Modrons, Slaad, Fiends, Celestials, and everything else, get played as mindless drones that attack your (probably 'Chaotic Neutral') party on sight and fight to the death. Occasionally they proclaim whichever planar bigshot they serve in a snarly monster voice (or robot voice, or angel voice, you get the idea.)
What a waste!
I think the reason that Devils/Baatezu and Demons/Tanar'ri work is that they've got an alien mindset.
Baatezu only respect Writ and Wit, so to speak - sure, you're mighty, but do you have any legal authority? Everything is based on how the current situation relates to The Law, and how far those rules can be bent and broken. Even defecting Baatezu consider things in relation to systems - Baateu don't age, and most of them are many thousands of years old. Defectors have been having Asmodean propaganda drilled into their heads for millenia. Pretty hard to escape that.
Tanar'ri respect only power - or the illusion thereof. Theirs is a 'society' which utterly lacks the bonds of love, mercy, identity, currency, law - fuck, the Abyss doesn't even have a flag! Ironically, I tend to find that the ordered Baatezu make more sense as individuals that work together, whereas the chaotic Tanar'ri make me think more as, while creatures in their own right, parts of the greater Abyssal consciousness. All Planes have a sense of aliveness to them, but the Abyss is the most 'awake', so to speak.
These mindsets work because they are divorced from the human mindset - which could probably be defined as being equal parts fear, greed and love, to make a truly staggering generalisation.
The alien mindsets really put the Out in Outsider.
This is also why, on the whole, the Yugoloths don't work. What do they want? Good question! It's entirely hazy, and has been, since it was decided that there needed to be 'Neutral Evil' fiends, for the purpose of grid filling.
Do the Yugoloths want wealth? They seem to, yes, but that's not exactly alien. Humans do evil for money all the time. It ends up making the Yugoloths seem like people, which isn't the idea at all.

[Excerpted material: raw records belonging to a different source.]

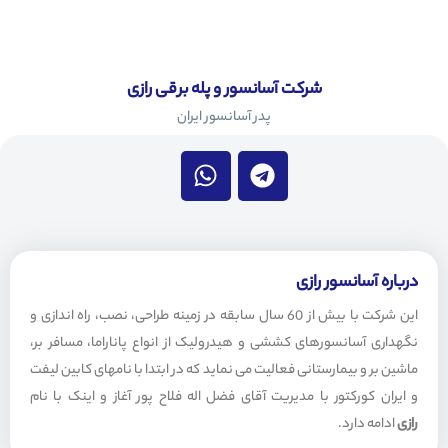
شرکت آسانسور و پله برقی رازی
پدر آسانسور ایران
W
T
h
e
a
l
t
e
s
g
a
r
درباره آسانسور رازی
p
a
این شرکت با بیش از 60 سال سابقه در زمینه طراحی، نصب، راه اندازی و
p
m
نگهداری آسانسورهای کششی و هیدرولیک از انواع پاناراما، مسافر بر،
ماشین بر و بیمارستانی فعالیت می نماید که در ابتدا با نامهای کابین لیفت
و ایران کورکتور با مدیریت آقای فضل اله فلاح پور آغاز و اینک با نام
رازی
ادامه دارد.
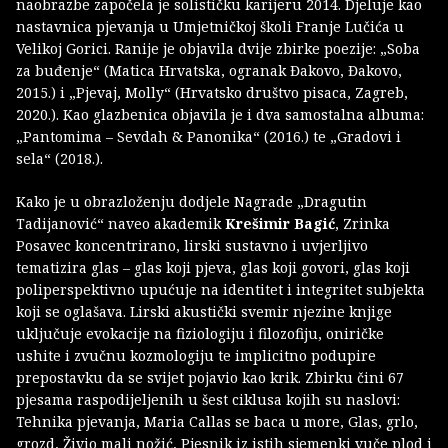
naobrazbe započela je solističku karijeru 2014. Djeluje kao
nastavnica pjevanja u Umjetničkoj školi Franje Lučića u
Velikoj Gorici. Ranije je objavila dvije zbirke poezije: „Soba
za buđenje“ (Matica Hrvatska, ogranak Đakovo, Đakovo,
2015.) i „Pjevaj, Molly“ (Hrvatsko društvo pisaca, Zagreb,
2020.). Kao glazbenica objavila je i dva samostalna albuma:
„Pantomima – Sevdah & Panonika“ (2016.) te „Gradovi i
sela“ (2018.).
Kako je u obrazloženju dodjele Nagrade „Dragutin
Tadijanović“ naveo akademik
Krešimir Bagić
, Zrinka
Posavec koncentrirano, lirski sustavno i uvjerljivo
tematizira glas – glas koji pjeva, glas koji govori, glas koji
poliperspektivno upućuje na identitet i integritet subjekta
koji se oglašava. Lirski akustički svemir njezine knjige
uključuje evokacije na fiziologiju i filozofiju, oniričke
ushite i zvučnu kozmologiju te implicitno podupire
prepostavku da se svijet pojavio kao krik. Zbirku čini 67
pjesama raspodijeljenih u šest ciklusa kojih su naslovi:
Tehnika pjevanja, Maria Callas se baca u more, Glas, grlo,
grozd, Živio mali nožić, Pjesnik iz istih sjemenki vuče plod i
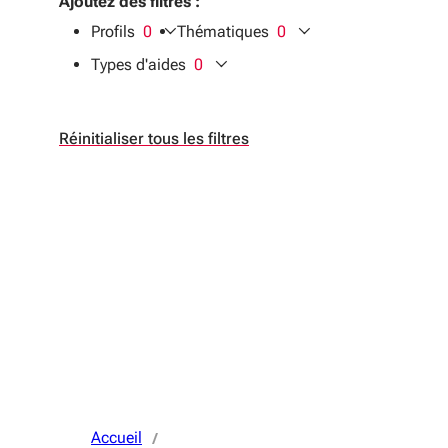
Ajoutez des filtres :
Profils
0
Thématiques
0
filtres sélectionnés
filtres sélectionnés
Types d'aides
0
filtres sélectionnés
Réinitialiser tous les filtres
Accueil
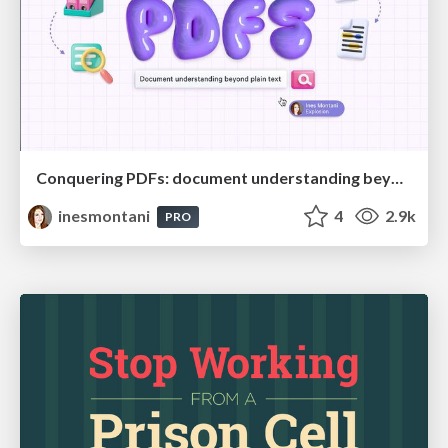
Conquering PDFs: document understanding beyond plain text
inesmontani
4
2.9k
PRO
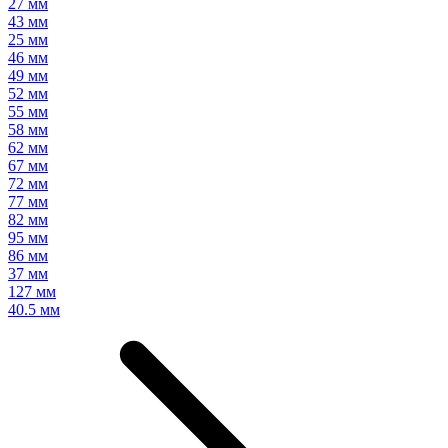
27 мм
43 мм
25 мм
46 мм
49 мм
52 мм
55 мм
58 мм
62 мм
67 мм
72 мм
77 мм
82 мм
95 мм
86 мм
37 мм
127 мм
40.5 мм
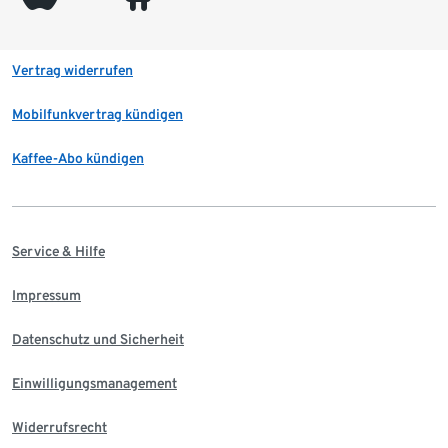
Vertrag widerrufen
Mobilfunkvertrag kündigen
Kaffee-Abo kündigen
Service & Hilfe
Impressum
Datenschutz und Sicherheit
Einwilligungsmanagement
Widerrufsrecht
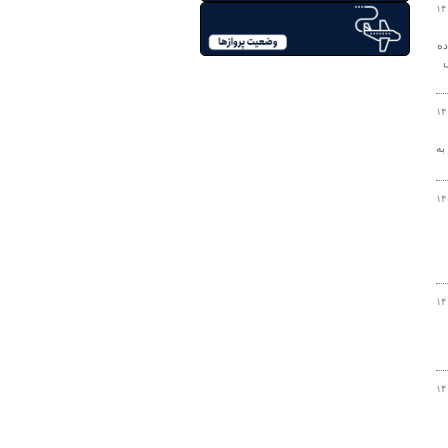
۱۴
ده
۱۴
د به
۱۴
۱۴
۱۴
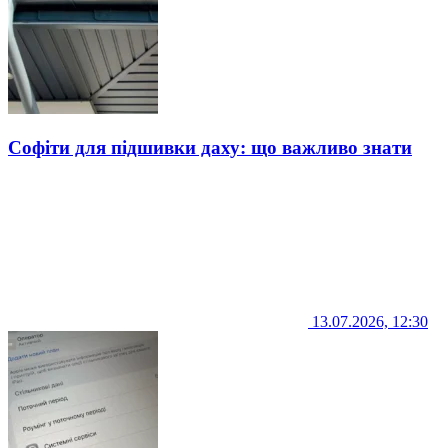
Софіти для підшивки даху: що важливо знати
13.07.2026, 12:30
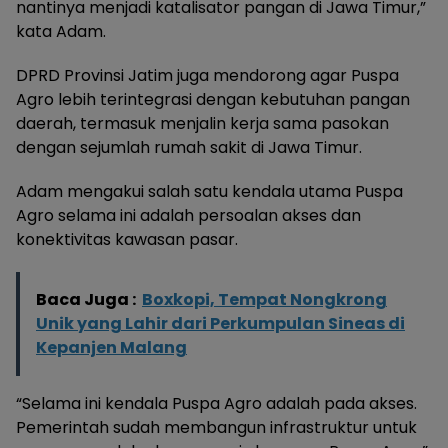
nantinya menjadi katalisator pangan di Jawa Timur,”
kata Adam.
DPRD Provinsi Jatim juga mendorong agar Puspa
Agro lebih terintegrasi dengan kebutuhan pangan
daerah, termasuk menjalin kerja sama pasokan
dengan sejumlah rumah sakit di Jawa Timur.
Adam mengakui salah satu kendala utama Puspa
Agro selama ini adalah persoalan akses dan
konektivitas kawasan pasar.
Baca Juga :
Boxkopi, Tempat Nongkrong
Unik yang Lahir dari Perkumpulan Sineas di
Kepanjen Malang
“Selama ini kendala Puspa Agro adalah pada akses.
Pemerintah sudah membangun infrastruktur untuk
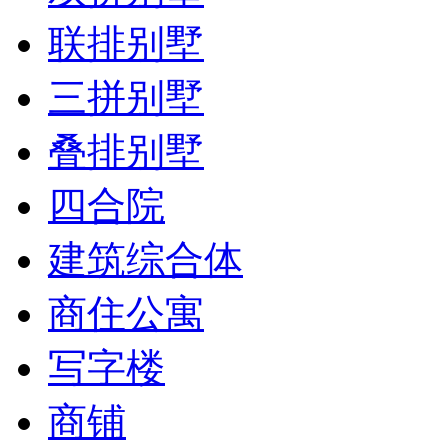
联排别墅
三拼别墅
叠排别墅
四合院
建筑综合体
商住公寓
写字楼
商铺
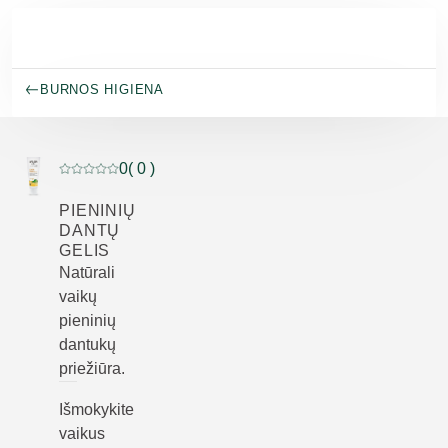
Pereiti prie pagrindinio turinio
BURNOS HIGIENA
0
( 0 )
Dabartinis įvertinimas: 0 iš 5 žvaigždučių įvertino 0 klie
PIENINIŲ
DANTŲ
GELIS
Natūrali
vaikų
pieninių
dantukų
priežiūra.
Išmokykite
vaikus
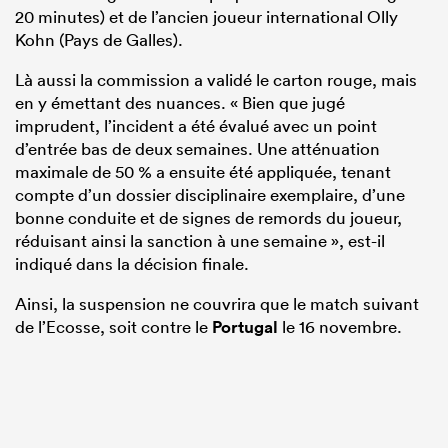
20 minutes) et de l’ancien joueur international Olly
Kohn (Pays de Galles).
Là aussi la commission a validé le carton rouge, mais
en y émettant des nuances. « Bien que jugé
imprudent, l’incident a été évalué avec un point
d’entrée bas de deux semaines. Une atténuation
maximale de 50 % a ensuite été appliquée, tenant
compte d’un dossier disciplinaire exemplaire, d’une
bonne conduite et de signes de remords du joueur,
réduisant ainsi la sanction à une semaine », est-il
indiqué dans la décision finale.
Ainsi, la suspension ne couvrira que le match suivant
de l’Ecosse, soit contre le
Portugal
le 16 novembre.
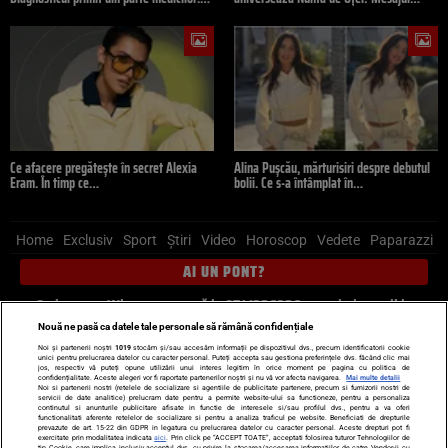
Ce afacere pregătește în secret Alexia
Alina Pușcău, mărturisiri despre debutul
Eram. În timp ce…
bolii. Ce s-a întâmplat în…
Home
Exclusiv
Sport
Știri
Video
Horoscop
Vedete
Paparazzi
AI UN PONT?
Scrie-ne pe Whatsapp
, sună la 0741226226 sau trimite mail la
pont@cancan.ro
Nouă ne pasă ca datele tale personale să rămână confidențiale
Noi și partenerii noștri
1019
stocăm și/sau accesăm informații pe dispozitivul dvs., precum identificatorii cookie
unici pentru prelucrarea datelor cu caracter personal. Puteți accepta sau gestiona preferințele dvs. făcând clic mai
Știri interne
Știri externe
Politică
jos, respectiv vă puteți opune utilizării unui interes legitim în orice moment pe pagina cu politica de
confidențialitate. Aceste alegeri vor fi raportate partenerilor noștri și nu vă vor afecta navigarea.
Mai multe detalii
Noi si partenerii nostri (retelele de socializare si agentiile de publicitate partenere, precum si furnizorii nostri de
servicii de date analitice) prelucram date pentru a permite website-ului sa functioneze, pentru a personaliza
Ultimele stiri
Diete
Insula Iubirii
Dictionar de vise
LIFE STYLE
continutul si anunturile publicitare afisate in functie de interesele si/sau profilul dvs., pentru a va oferi
functionalitati aferente retelelor de socializare si pentru a analiza traficul pe website. Beneficiati de drepturile
Horoscop
prevazute de art. 15-22 din GDPR in legatura cu prelucrarea datelor cu caracter personal. Aceste drepturi pot fi
exercitate prin modalitatea indicata
aici
. Prin click pe “ACCEPT TOATE”, acceptati folosirea tuturor Tehnologiilor de
tip Cookie, care implica inclusiv acceptul dvs. cu privire la stocarea/accesarea informatiilor de catre Vendor-ii cu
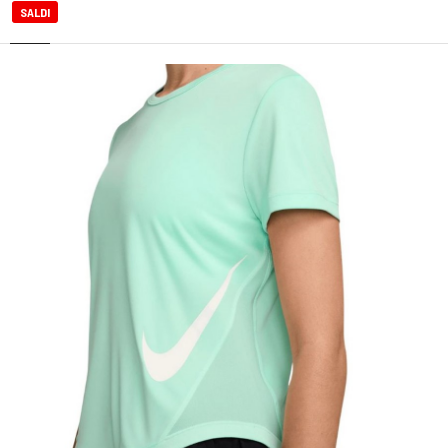
SALDI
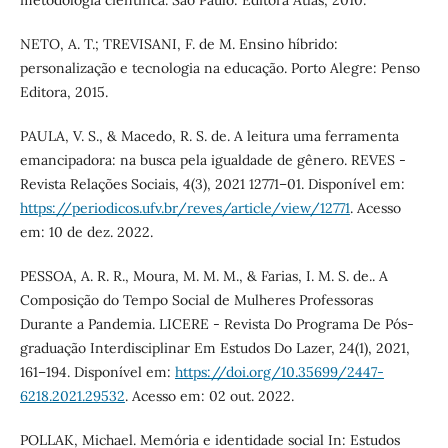
metodologia científica. São Paulo: Editora Atlas, 2010.
NETO, A. T.; TREVISANI, F. de M. Ensino híbrido:
personalização e tecnologia na educação. Porto Alegre: Penso
Editora, 2015.
PAULA, V. S., & Macedo, R. S. de. A leitura uma ferramenta
emancipadora: na busca pela igualdade de gênero. REVES -
Revista Relações Sociais, 4(3), 2021 12771–01. Disponível em:
https://periodicos.ufv.br/reves/article/view/12771
. Acesso
em: 10 de dez. 2022.
PESSOA, A. R. R., Moura, M. M. M., & Farias, I. M. S. de.. A
Composição do Tempo Social de Mulheres Professoras
Durante a Pandemia. LICERE - Revista Do Programa De Pós-
graduação Interdisciplinar Em Estudos Do Lazer, 24(1), 2021,
161–194. Disponível em:
https://doi.org/10.35699/2447-
6218.2021.29532
. Acesso em: 02 out. 2022.
POLLAK, Michael. Memória e identidade social In: Estudos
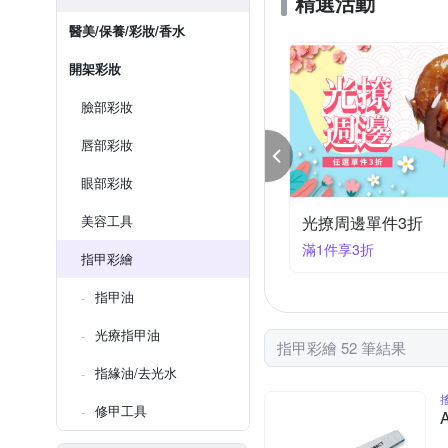
精選活動
醫美/保養/彩妝/香水
開架彩妝
臉部彩妝
唇部彩妝
眼部彩妝
撩周邊單件3折
美容工具
開架美妝保養5折起
件享3折
滿39大優惠
指甲彩繪
指甲油
光療指甲油
指甲彩繪 52 筆結果
指緣油/去光水
修甲工具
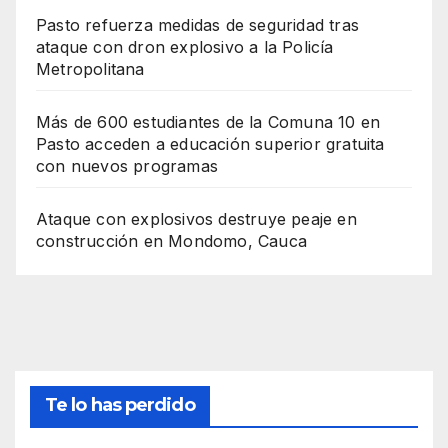
Pasto refuerza medidas de seguridad tras
ataque con dron explosivo a la Policía
Metropolitana
Más de 600 estudiantes de la Comuna 10 en
Pasto acceden a educación superior gratuita
con nuevos programas
Ataque con explosivos destruye peaje en
construcción en Mondomo, Cauca
Te lo has perdido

'Nobody knows' is not a helpful answer for DMs - to translate that, 'the designers couldn't think of anything.' This contributes precisely dick to anything.
In my own Planescape games, I usually fall back on the idea that Yugolothic culture encourages the Mercenary Fiends to be just that - disloyal and utterly, all-consumingly narcissistic. Selflessness is completely alien to the Yugoloths. Everything is adjudicated in how it relates to the Yugoloths' own personal gain, down to the inanimate.
To summarise
If you create a weird, magical monster with entirely human goals, it may as well be a human with weird, magical powers. Make alien creatures think in alien ways. It makes them more interesting.